* Excerpted records:

• • • • • • •

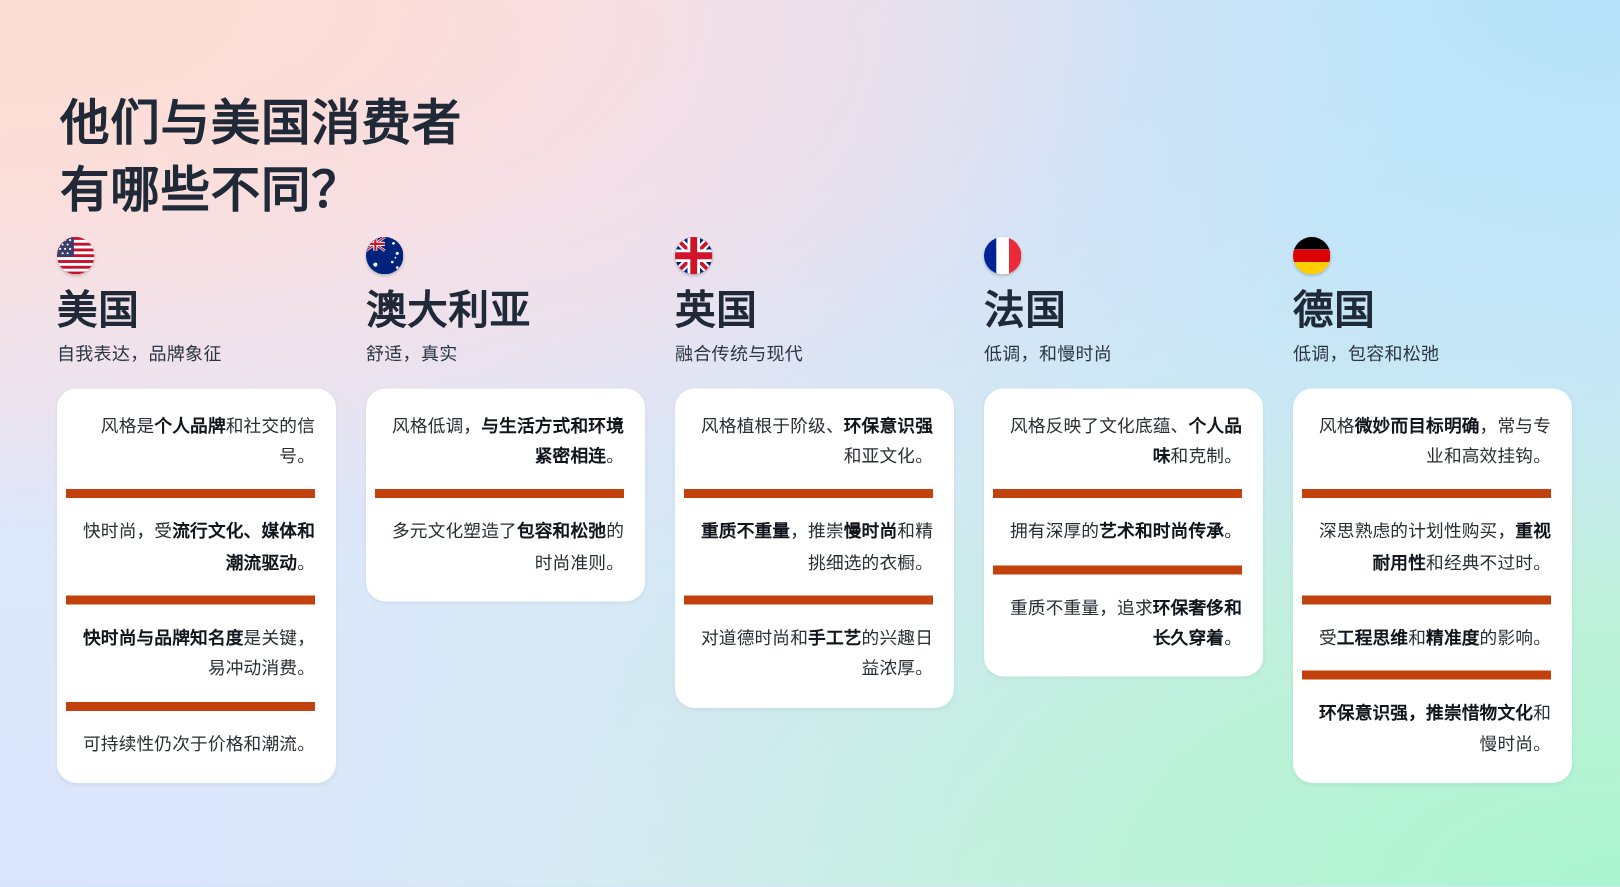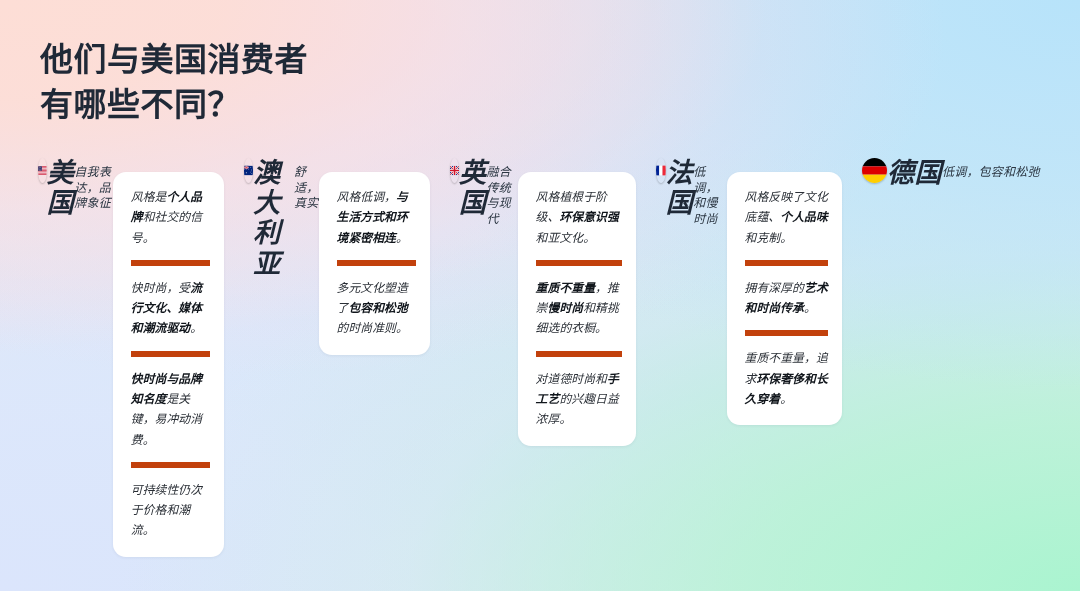"他们与美国消费者" #headline { top: 16px -> 38px }
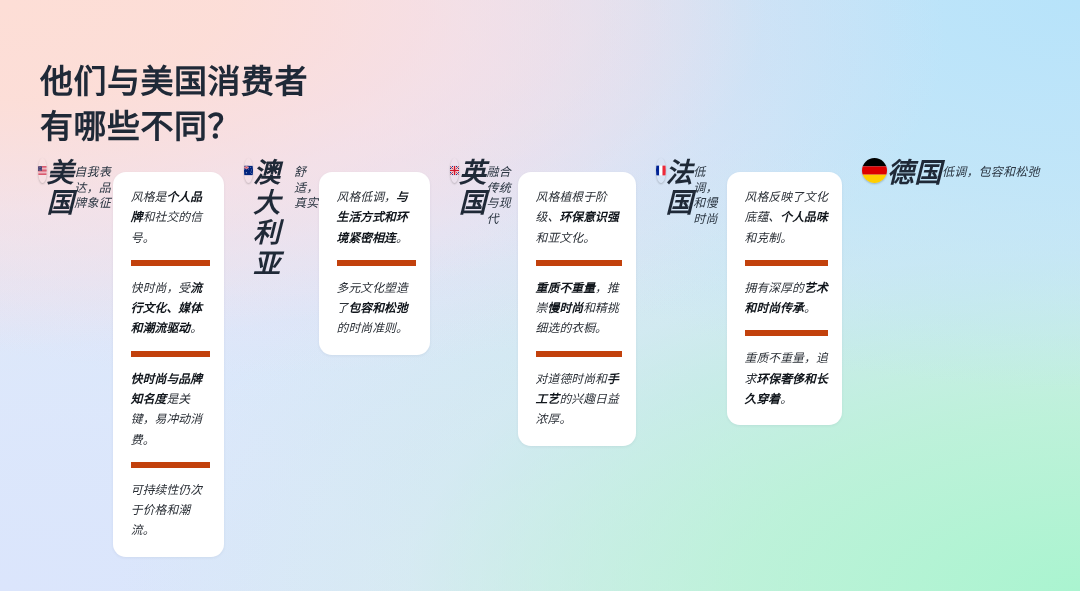"美国" .column { flex-direction: row -> column; font-style: italic -> none }
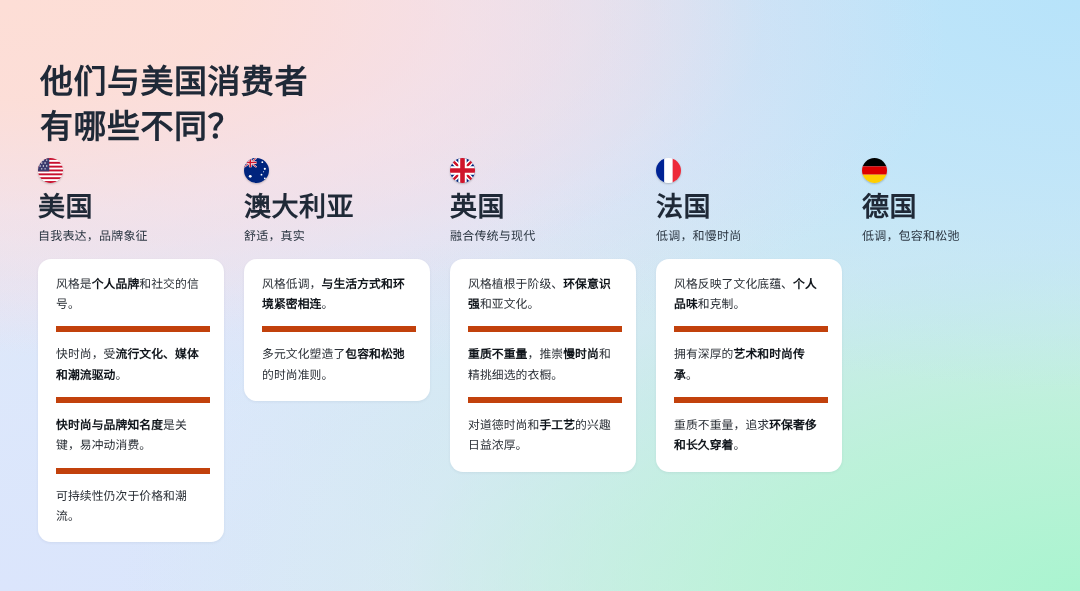"风格是个人品牌和社交的信号。" .card { padding: 3px 14px 4px 18px -> 3px 14px 4px 6px; text-align: none -> right }
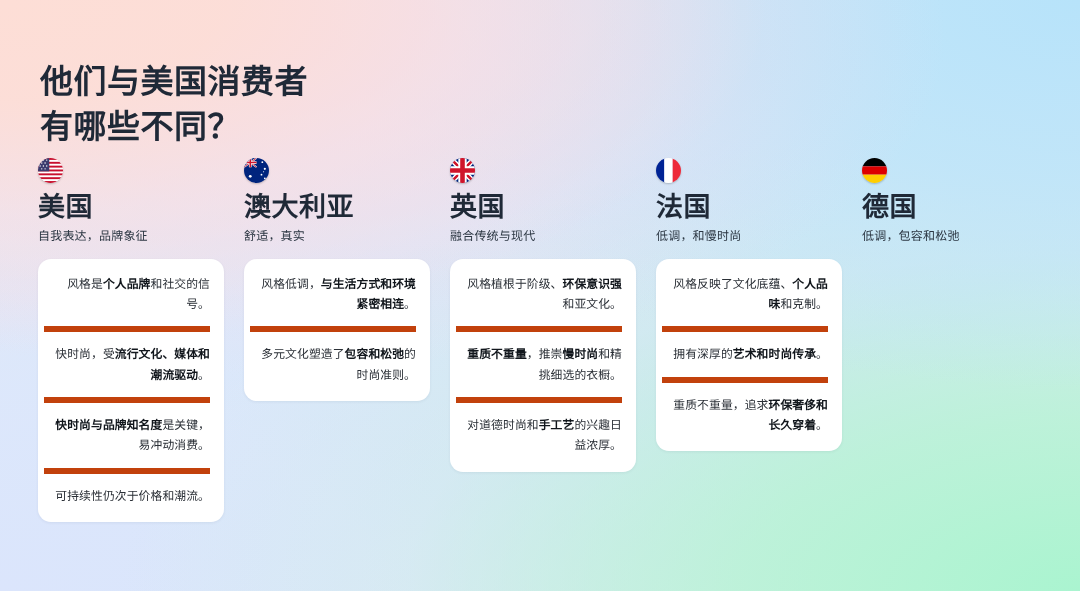"风格微妙而目标明确，常与专业和高效挂钩。" div.card { html: none -> <div> <div>风格<b>微妙而目标明确</b>，常与专业和高效挂钩。</div> <div>深思熟虑的计划性购买，<b>重视耐用性</b>和经典不过时。</div> <div>受<b>工程思维</b>和<b>精准度</b>的影响。</div> <div><b>环保意识强，推崇惜物文化</b>和慢时尚。</div> </div> }
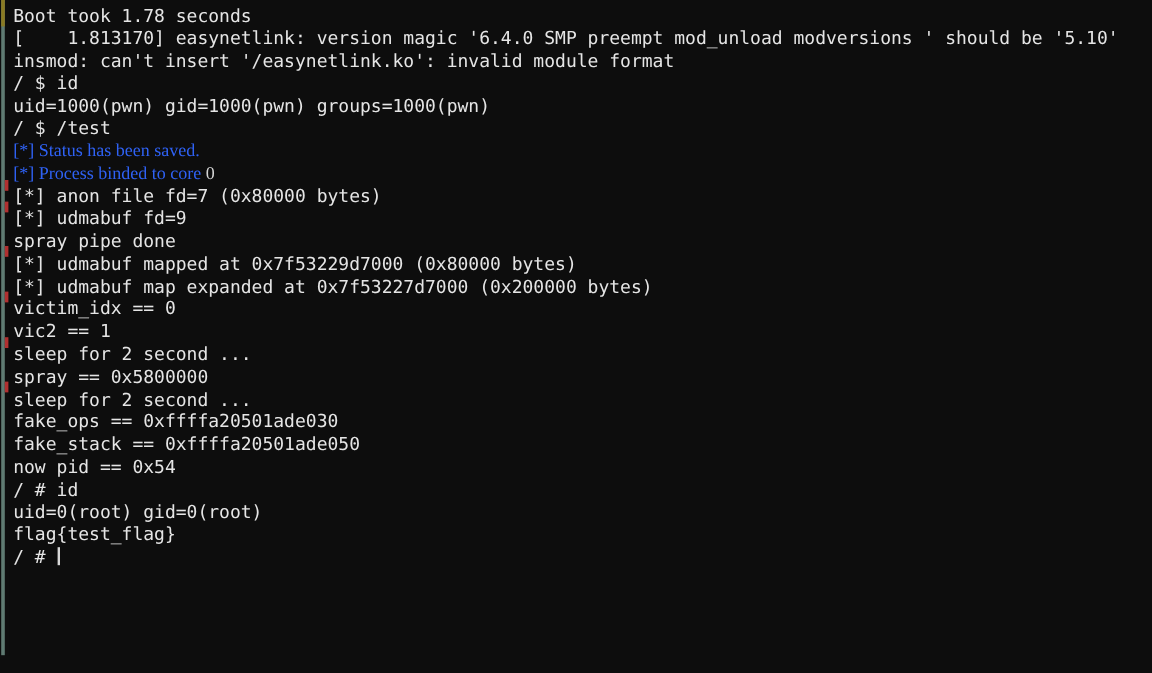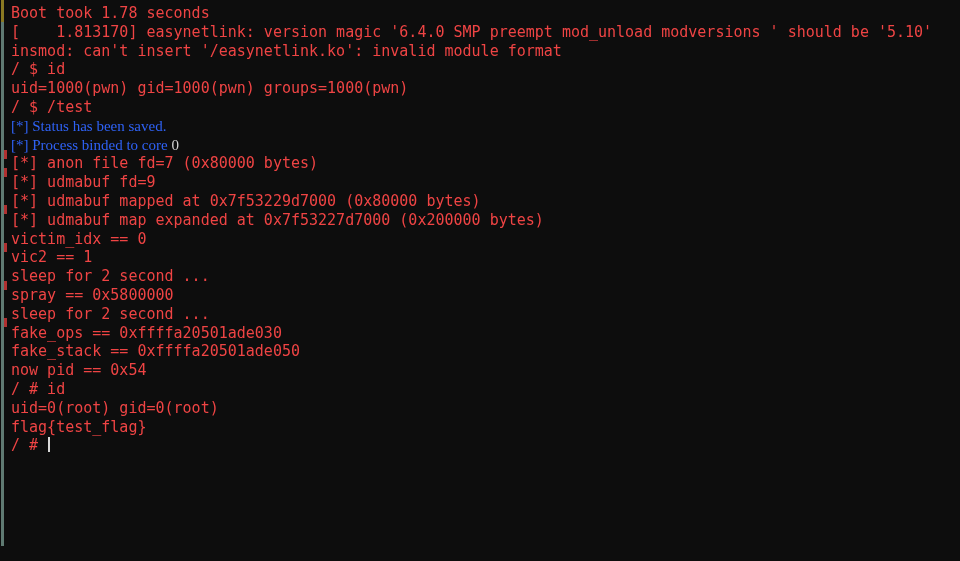"Boot took 1.78 seconds" .tline { color: #ef4444 -> #e5e5e5 }
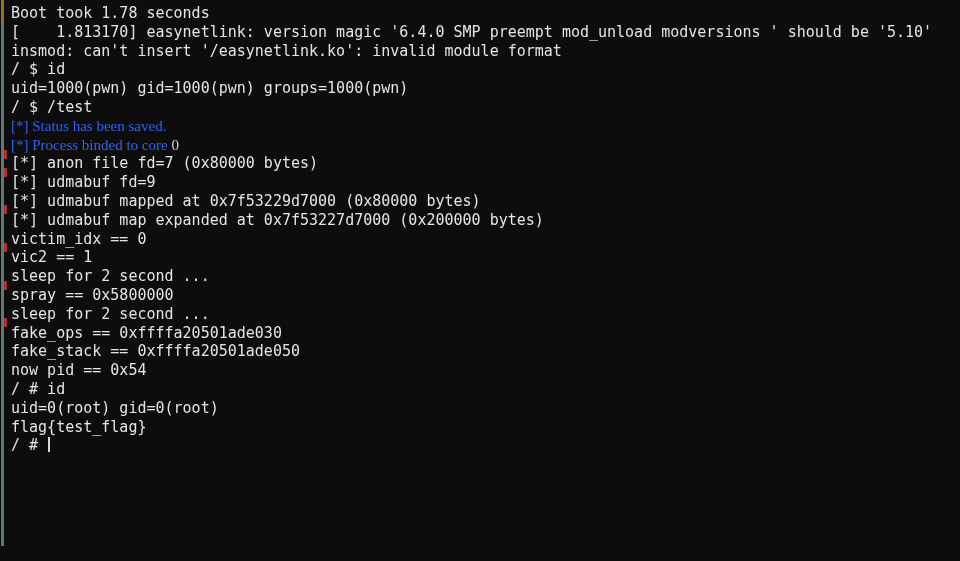"spray pipe done" div.tline { html: none -> <div><span>spray pipe done</span></div> }
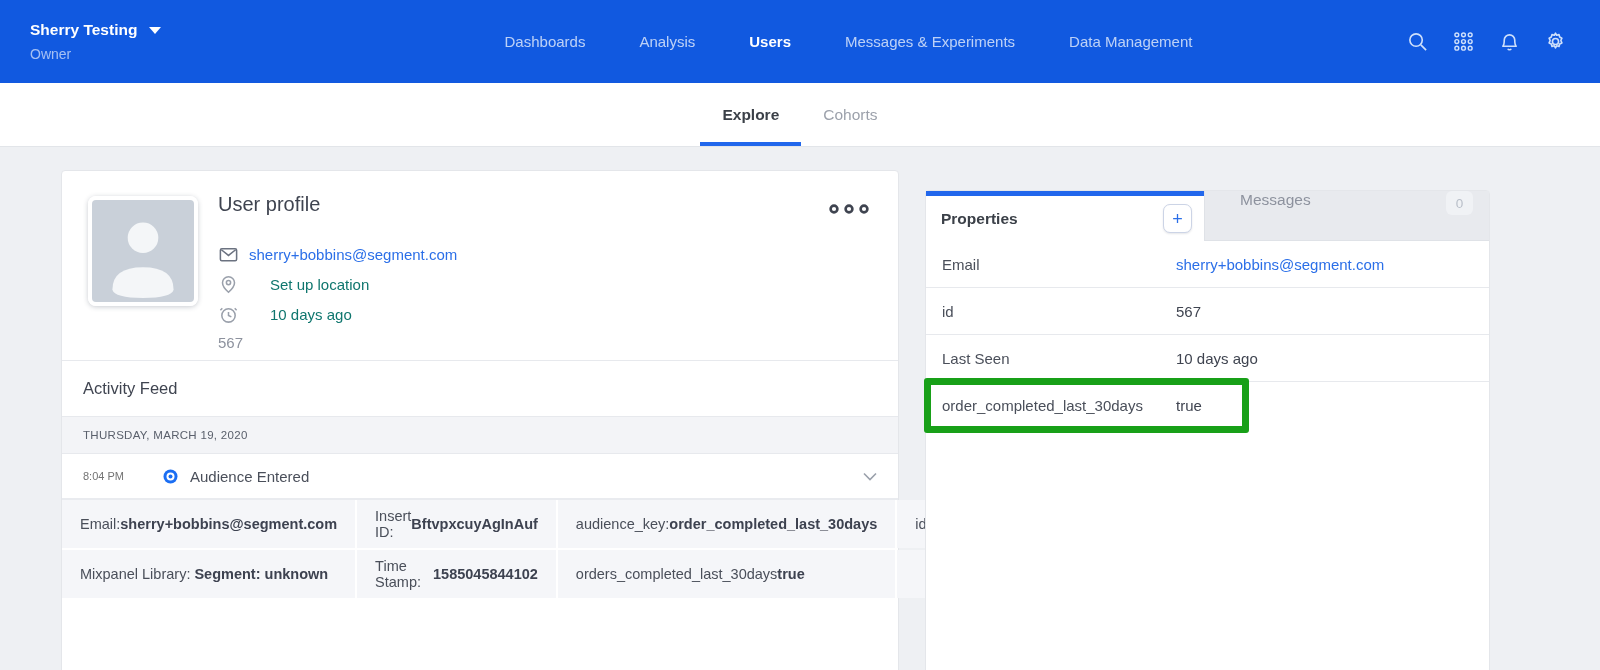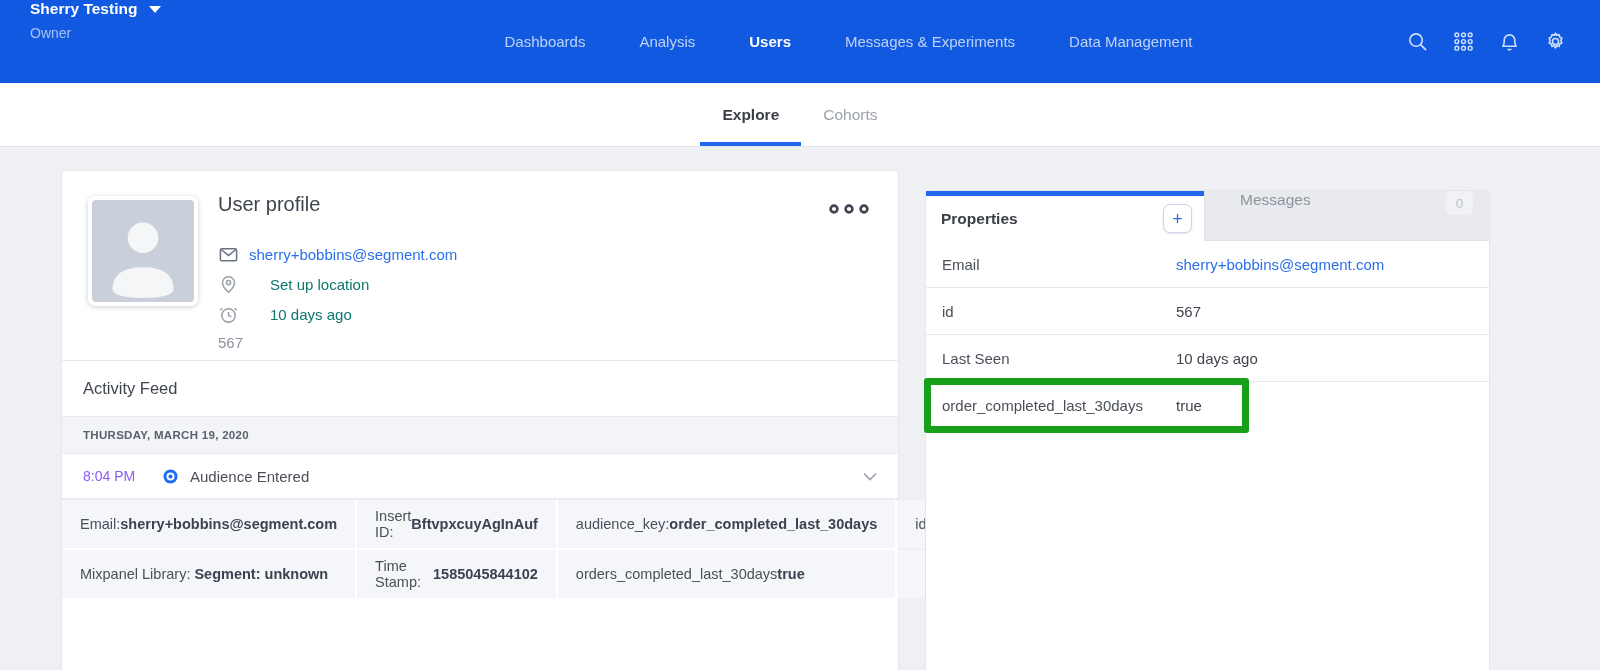"Sherry Testing" .topnav { align-items: none -> center }
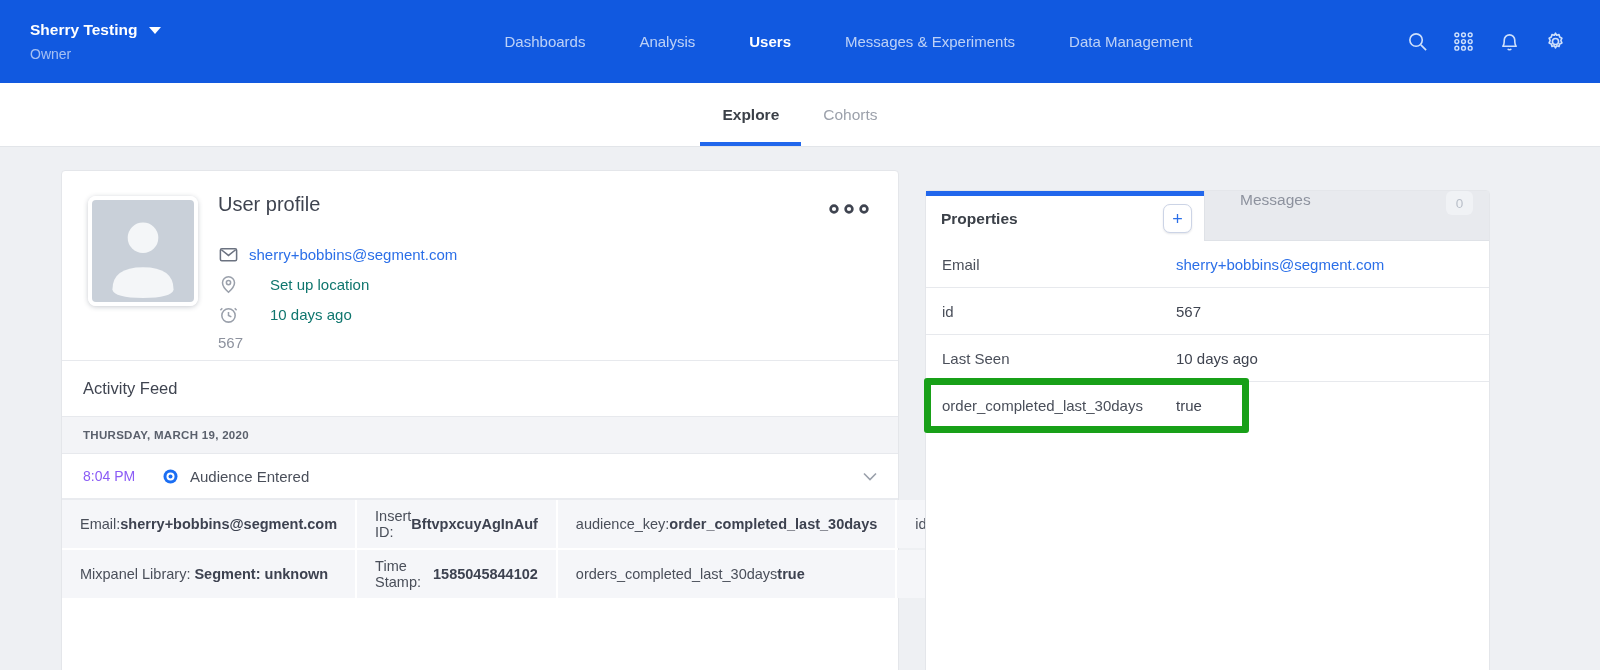"THURSDAY, MARCH 19, 2020" .feed-date { font-weight: bold -> normal }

• • • • • • •

* Exercise aim:
Beginning with the first line of the records and ending with the line that contains "color: #ef4444 ->", reproduce every line exactly, omitting pictures and adding nothing.

* Response box:
"他们与美国消费者" #headline { top: 16px -> 38px }
"美国" .column { flex-direction: row -> column; font-style: italic -> none }
"风格是个人品牌和社交的信号。" .card { padding: 3px 14px 4px 18px -> 3px 14px 4px 6px; text-align: none -> right }
"风格微妙而目标明确，常与专业和高效挂钩。" div.card { html: none -> <div> <div>风格<b>微妙而目标明确</b>，常与专业和高效挂钩。</div> <div>深思熟虑的计划性购买，<b>重视耐用性</b>和经典不过时。</div> <div>受<b>工程思维</b>和<b>精准度</b>的影响。</div> <div><b>环保意识强，推崇惜物文化</b>和慢时尚。</div> </div> }
"Boot took 1.78 seconds" .tline { color: #ef4444 -> #e5e5e5 }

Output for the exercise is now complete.